Ophthalmic nurse David Garland started his talk at the 2017 RANZCO New Zealand branch nurses meeting to the dulcet tones of Paul McCartney singing ’The long and winding road’.
The song’s title was an apt metaphor to his presentation on just what it takes to become an ophthalmology nurse practitioner: six years of post-graduate study that in reality took twelve years to complete, in part due to a government-instigated change in about 2011 that swung the Nursing Council’s focus more towards primary healthcare, thus making it unlikely, or at least far more difficult, for nurses in specialised fields, such as ophthalmology, to become nurse practitioners.
Considered the gold standard in nursing today, the nurse practitioner qualification allows nurses to share far more of the prescribing, monitoring and hands-on-care of patients with doctors.
Garland begun his journey in 2003 and started post graduate study in 2005. He was urged on and supported by the country’s first ophthalmic nurse practitioner Carol Slight (see NZ Optics’ September 2016 issue) who qualified in 2007. He had the required Masters’ degree in nursing (2010) and he had the extra prescribing training and experience required to become a nurse practitioner. Garland just had to prove to the Nursing Council there was enough breadth and depth in ophthalmology and in his experience as a nurse for them to allow him to cross the final hurdles - a post-graduate Nurse Practitioner Training Programme, run through the nursing schools at Auckland and Massey Universities, and a panel exam with the Council for accreditation.

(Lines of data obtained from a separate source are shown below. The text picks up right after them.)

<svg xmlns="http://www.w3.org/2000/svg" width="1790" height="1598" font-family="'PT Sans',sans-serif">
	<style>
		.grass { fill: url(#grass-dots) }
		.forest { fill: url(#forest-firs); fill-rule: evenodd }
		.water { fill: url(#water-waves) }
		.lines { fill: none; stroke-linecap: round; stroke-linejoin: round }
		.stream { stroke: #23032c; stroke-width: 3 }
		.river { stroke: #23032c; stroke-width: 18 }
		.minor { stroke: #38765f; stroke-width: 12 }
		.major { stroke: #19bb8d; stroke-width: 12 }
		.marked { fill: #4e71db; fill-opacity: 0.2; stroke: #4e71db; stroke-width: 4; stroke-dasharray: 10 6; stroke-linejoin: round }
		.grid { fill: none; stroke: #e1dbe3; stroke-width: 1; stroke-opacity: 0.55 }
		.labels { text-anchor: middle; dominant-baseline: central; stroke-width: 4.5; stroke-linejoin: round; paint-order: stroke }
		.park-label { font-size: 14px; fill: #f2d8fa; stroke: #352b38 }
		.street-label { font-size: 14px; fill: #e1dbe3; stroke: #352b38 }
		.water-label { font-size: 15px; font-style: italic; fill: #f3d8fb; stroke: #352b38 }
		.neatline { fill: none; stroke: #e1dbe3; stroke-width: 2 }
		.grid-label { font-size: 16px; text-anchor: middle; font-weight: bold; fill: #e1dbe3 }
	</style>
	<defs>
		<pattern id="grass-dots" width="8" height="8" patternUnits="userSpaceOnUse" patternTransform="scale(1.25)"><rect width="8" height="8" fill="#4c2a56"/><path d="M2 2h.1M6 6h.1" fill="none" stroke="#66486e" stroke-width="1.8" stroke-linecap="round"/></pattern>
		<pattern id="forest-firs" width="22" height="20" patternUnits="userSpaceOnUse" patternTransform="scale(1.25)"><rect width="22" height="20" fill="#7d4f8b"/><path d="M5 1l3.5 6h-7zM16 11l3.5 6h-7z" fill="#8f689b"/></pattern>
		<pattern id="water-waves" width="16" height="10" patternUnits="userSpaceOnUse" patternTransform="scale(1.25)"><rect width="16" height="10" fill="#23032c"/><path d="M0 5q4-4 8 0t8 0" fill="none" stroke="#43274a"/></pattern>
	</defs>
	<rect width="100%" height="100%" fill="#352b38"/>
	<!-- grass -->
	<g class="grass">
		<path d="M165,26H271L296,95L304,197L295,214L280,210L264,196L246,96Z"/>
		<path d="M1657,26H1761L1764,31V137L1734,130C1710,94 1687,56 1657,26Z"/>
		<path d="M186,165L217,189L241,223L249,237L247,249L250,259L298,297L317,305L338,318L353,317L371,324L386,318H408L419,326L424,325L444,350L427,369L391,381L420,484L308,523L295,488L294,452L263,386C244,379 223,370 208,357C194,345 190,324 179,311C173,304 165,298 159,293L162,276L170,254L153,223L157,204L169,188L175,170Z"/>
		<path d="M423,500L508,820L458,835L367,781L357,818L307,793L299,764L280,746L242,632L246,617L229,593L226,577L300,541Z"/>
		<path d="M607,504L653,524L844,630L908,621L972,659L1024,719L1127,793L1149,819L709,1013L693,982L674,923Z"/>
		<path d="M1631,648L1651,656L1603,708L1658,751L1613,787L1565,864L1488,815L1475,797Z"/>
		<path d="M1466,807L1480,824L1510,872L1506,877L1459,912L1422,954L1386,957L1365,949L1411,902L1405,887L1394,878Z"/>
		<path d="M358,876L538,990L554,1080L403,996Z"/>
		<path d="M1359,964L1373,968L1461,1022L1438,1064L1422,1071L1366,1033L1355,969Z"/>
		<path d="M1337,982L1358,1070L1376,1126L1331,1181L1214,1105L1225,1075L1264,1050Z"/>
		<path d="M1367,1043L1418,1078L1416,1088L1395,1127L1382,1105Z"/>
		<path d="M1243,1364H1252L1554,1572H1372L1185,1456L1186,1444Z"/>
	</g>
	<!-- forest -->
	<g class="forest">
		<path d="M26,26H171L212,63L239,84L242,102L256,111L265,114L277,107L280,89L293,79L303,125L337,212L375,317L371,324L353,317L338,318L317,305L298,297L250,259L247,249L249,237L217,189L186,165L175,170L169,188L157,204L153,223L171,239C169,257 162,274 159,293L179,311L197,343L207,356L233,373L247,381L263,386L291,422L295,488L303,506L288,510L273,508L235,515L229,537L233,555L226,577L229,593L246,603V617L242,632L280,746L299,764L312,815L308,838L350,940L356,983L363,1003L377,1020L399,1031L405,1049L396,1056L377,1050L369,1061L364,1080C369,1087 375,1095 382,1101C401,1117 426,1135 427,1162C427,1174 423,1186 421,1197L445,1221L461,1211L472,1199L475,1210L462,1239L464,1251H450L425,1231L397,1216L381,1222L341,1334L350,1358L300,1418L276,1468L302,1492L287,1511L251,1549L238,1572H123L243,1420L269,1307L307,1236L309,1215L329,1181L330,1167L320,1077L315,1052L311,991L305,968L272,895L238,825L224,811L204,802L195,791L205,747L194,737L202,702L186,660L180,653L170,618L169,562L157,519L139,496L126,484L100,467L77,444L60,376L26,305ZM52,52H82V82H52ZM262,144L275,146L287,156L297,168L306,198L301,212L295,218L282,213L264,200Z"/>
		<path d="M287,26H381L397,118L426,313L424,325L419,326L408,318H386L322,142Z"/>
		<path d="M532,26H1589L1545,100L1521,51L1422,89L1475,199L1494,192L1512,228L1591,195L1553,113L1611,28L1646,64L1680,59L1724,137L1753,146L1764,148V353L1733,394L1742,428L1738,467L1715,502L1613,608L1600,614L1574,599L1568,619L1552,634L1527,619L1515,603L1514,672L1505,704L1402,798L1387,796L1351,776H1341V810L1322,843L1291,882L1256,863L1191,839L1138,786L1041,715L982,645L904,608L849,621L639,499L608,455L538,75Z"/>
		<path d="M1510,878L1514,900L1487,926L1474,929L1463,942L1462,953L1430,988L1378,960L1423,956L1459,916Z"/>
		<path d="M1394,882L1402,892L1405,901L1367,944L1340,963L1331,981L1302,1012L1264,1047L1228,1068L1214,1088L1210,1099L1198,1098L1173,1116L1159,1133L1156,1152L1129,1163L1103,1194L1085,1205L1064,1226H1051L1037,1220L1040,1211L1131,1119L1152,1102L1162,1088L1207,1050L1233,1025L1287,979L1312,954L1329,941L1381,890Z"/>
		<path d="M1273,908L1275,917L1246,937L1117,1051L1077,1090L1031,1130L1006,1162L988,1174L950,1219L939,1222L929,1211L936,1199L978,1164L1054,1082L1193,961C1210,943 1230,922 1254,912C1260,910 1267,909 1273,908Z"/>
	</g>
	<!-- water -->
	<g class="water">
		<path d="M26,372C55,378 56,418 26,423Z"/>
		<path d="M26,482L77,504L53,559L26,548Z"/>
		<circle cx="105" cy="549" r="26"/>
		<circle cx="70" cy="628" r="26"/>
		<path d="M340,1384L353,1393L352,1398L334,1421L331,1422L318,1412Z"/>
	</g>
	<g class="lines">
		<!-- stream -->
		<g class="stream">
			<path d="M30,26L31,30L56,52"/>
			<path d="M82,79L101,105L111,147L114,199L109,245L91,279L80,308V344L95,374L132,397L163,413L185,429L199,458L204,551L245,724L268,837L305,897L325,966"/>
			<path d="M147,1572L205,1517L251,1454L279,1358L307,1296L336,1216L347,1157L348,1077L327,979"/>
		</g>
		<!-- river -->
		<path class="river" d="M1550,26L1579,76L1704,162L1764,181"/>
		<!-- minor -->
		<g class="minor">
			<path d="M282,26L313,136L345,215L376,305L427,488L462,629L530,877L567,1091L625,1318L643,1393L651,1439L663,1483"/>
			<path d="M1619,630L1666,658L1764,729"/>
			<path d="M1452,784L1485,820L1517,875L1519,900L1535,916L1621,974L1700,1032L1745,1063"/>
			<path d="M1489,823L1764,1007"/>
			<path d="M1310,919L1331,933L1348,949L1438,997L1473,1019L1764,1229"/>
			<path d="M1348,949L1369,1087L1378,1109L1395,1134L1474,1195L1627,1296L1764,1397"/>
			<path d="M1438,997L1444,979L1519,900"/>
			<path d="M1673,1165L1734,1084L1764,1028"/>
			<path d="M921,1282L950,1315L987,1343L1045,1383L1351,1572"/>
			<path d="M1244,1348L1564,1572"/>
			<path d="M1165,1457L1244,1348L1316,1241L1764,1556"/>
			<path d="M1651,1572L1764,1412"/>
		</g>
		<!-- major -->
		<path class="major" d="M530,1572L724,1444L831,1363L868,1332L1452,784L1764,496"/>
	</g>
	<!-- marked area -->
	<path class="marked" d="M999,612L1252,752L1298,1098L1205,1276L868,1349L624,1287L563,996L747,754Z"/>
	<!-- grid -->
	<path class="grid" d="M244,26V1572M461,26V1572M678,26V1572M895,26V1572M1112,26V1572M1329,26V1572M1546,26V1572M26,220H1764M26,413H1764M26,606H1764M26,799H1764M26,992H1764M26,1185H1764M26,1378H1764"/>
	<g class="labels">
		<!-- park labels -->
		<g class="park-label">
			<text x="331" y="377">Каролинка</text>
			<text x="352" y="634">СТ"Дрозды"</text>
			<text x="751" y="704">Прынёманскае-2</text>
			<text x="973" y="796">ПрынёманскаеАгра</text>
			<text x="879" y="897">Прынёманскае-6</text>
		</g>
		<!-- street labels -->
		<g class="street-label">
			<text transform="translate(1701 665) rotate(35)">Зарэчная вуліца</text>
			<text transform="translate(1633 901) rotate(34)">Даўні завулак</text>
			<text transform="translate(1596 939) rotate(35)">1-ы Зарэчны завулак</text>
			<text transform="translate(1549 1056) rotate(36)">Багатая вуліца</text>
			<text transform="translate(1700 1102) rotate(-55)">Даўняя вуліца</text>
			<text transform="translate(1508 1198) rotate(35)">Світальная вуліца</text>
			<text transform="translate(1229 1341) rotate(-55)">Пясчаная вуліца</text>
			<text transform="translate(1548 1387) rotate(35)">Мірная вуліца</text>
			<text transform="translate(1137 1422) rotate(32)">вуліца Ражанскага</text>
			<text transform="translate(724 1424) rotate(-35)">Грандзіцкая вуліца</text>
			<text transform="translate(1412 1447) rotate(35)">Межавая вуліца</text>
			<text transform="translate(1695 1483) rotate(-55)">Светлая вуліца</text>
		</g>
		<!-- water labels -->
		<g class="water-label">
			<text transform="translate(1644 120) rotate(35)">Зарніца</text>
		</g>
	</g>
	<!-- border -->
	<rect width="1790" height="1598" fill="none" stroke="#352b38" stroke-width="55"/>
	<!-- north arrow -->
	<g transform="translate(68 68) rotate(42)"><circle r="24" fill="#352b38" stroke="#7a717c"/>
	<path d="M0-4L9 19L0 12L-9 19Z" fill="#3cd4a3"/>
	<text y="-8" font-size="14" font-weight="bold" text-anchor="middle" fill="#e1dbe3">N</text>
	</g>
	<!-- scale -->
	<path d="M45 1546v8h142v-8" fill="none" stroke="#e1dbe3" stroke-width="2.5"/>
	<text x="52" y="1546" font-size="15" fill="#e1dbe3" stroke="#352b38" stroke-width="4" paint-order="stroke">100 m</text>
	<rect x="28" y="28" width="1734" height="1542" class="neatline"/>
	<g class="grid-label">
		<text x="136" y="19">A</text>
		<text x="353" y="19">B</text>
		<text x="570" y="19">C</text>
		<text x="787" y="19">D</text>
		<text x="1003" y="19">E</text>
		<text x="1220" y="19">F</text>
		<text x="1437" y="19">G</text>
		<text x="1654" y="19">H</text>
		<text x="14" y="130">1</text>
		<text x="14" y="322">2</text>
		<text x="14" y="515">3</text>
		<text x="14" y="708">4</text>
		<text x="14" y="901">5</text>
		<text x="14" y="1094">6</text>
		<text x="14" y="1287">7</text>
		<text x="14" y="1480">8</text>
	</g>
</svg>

He was eventually allowed to sit the final course, take the “tough” panel review (“not my best performance,” he says) and pay the required $1,500 fee to register as a nurse practitioner, which would have been lost had he not passed, and was finally allowed to call himself a nurse practitioner (ophthalmology’s second) this year.
“It is brutal. It is a long winding road,” he said in the conclusion of his talk. “It takes a lot of sacrifices on you personally, as well as family, colleagues and your department… so if you really want to do this, it’s vital you have support from yoiur nearerst and dearest, and particularly from your department. (And) get published, get into leadership, the council are looking for that broad experience.”
Talking after his presentation to NZ Optics, Garland added he wanted to become a nurse practitioner to give his career more breadth. “I wanted to do this because the role opens up options to see more patients, more independently, but still in collaboration with the doctors, so you have more opportunity to make a difference in clinical areas.”
The role isn’t for everyone, he said, but if you can see a gap where you could make a difference now or in the future, that’s when you should consider becoming a nurse practitioner.
“But it does require a lot, and I mean a lot, of post-graduate study and commitment… You also need to make sure you’re exposed to a broad range of areas, both inside ophthalmology, and how that can relate to the body as a whole, the eye being the window to the soul type-of-thing, and right across nursing in a more general sense, and how to articulate that.”
After on-and-off study for the best part of 12 years, Garland said he’s relieved to be qualified, but admits, in some ways, it’s really, just the beginning.